Starace e il rapporto turbolento con il governo Draghi
Diversa la situazione di Francesco Starace all’Enel, anche lui giunto alla fine del terzo mandato vantando ottimi risultati ma un rapporto turbolento con governo Draghi di cui ha spesso contraddetto la politica energetica incarnata dal ministro Cingolani (è un radicale sostenitore delle rinnovabili) e la collocazione geopolitica con la rigida chiusura a Mosca dopo l’invasione dell’Ucraina. Starace può sicuramente ambire al quarto mandato se a Palazzo Chigi si insedierà una nuova maggioranza.

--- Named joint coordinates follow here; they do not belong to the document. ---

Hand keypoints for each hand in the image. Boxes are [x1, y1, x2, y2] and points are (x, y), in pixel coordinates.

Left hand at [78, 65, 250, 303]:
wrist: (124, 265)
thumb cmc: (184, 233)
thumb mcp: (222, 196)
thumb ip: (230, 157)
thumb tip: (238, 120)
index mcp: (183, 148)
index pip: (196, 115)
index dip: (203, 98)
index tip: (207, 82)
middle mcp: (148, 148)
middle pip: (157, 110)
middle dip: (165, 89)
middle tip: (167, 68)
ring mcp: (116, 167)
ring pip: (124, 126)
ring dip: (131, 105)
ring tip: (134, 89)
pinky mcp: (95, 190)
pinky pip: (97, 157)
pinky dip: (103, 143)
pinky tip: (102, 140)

Alessandro Profumo, ad di Leonardo e manager col cuore a sinistra
Cosa che forse avvantaggerebbe anche un altro manager di peso, Stefano Donnarumma, l’ad di Terna che unico tra i boiardi di Stato nell’aprile scorso ha presenziato alla convention milanese di Fratelli d’Italia senza che peraltro Giorgia Meloni, e soprattutto il suo ascoltato consigliere Guido Crosetto, lo consideri organico al suo raggruppamento. Non avvantaggerebbe invece Alessandro Profumo, ad di Leonardo e manager col cuore a sinistra, uno dei pochi banchieri che nel 2007 votò alle primarie del Pd che incoronarono Walter Veltroni alla segreteria e più volte resosi disponibile con i governi di centrosinistra per incarichi ministeriali.

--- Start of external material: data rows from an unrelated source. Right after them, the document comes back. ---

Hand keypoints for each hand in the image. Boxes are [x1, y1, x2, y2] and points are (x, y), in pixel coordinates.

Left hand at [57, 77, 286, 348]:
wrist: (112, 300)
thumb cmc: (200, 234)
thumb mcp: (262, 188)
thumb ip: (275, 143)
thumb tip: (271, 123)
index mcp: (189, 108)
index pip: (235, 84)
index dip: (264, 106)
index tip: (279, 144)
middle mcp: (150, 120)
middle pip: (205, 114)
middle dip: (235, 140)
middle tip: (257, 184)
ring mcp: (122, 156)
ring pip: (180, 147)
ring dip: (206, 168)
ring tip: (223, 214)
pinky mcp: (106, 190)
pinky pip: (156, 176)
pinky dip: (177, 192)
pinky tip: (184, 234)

Cassa depositi e prestiti è un ente troppo importante per usare l’accetta
L’altro grande punto di domanda riguarda Cdp, il braccio pubblico di investimenti che ogni governo vuole avere totalmente schierato dalla sua parte per la delicatezza dei dossier da affrontare. Non a caso Draghi preferì Dario Scannapieco a Fabrizio Palermo, che puntava con decisione e buoni sponsor alla riconferma. Inevitabile dunque che con un cambio di maggioranza politica le tensioni si rifletterebbero immediatamente negli uffici di via Goito, quartier generale romano della Cassa. Con la sostituzione di Scannapieco? No, primo perché il manager arrivato dalla Bei non è in scadenza. Poi perché Cdp è un ente troppo importante per usare l’accetta. Lo fece, caso unico nella sua storia, solo Matteo Renzi che estromise Franco Bassanini per mettere al suo posto i fidati Claudio Costamagna e Fabio Gallia. Se mai, sulla Cassa si rifletterebbero tutte le pressioni inevitabili quando gli assetti di governo mutano.

Con il centrodestra finirebbe la breve corsa di Carlo Fuortes alla Rai?

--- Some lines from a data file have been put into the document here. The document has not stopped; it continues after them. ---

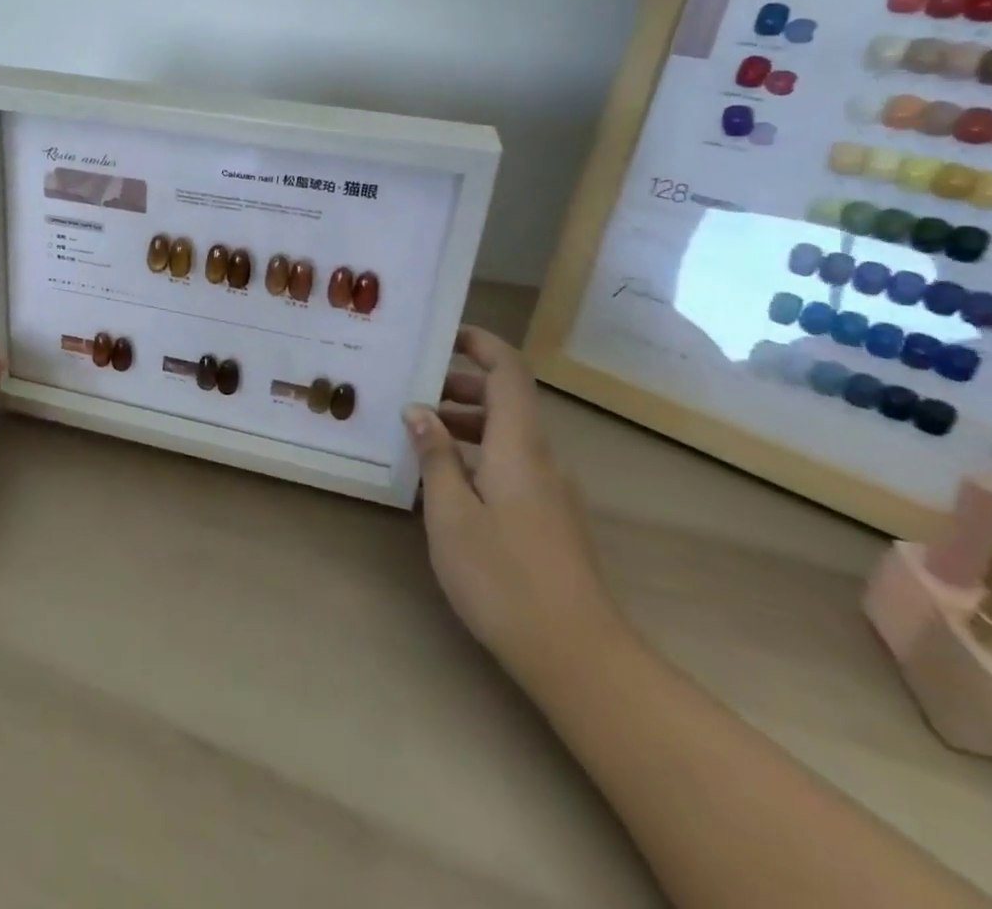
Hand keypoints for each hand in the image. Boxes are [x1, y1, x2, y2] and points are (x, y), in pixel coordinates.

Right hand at [402, 326, 624, 685]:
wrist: (578, 656)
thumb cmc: (504, 577)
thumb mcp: (451, 513)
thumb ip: (435, 456)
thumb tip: (419, 411)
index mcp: (519, 446)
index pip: (509, 372)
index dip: (481, 344)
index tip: (444, 334)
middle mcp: (542, 459)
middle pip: (506, 401)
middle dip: (460, 386)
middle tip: (413, 395)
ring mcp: (552, 491)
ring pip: (508, 436)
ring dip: (465, 425)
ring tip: (419, 439)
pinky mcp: (551, 518)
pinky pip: (512, 466)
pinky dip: (478, 456)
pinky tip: (446, 484)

Un po’ come accade alla Rai, cartina di tornasole di ogni sommovimento nelle stanze della politica. Con il centrodestra finirebbe la breve corsa di Carlo Fuortes alla guida della televisione pubblica? Sì, ma anche qui non subito. Per l’ex sovrintendente dell’Opera di Roma la parabola potrebbe essere simile a quella del duo Foa-Salini che sopravvissero per oltre un anno al passaggio dal gialloverde Conte 1 al giallorosso Conte 2. E poi, fanno osservare maliziosamente gli esegeti di viale Mazzini, nelle ultime tornate di nomine Fuortes si è speso senza parsimonia per accontentare gli appetiti di Meloni che chiedeva più spazio per i suoi.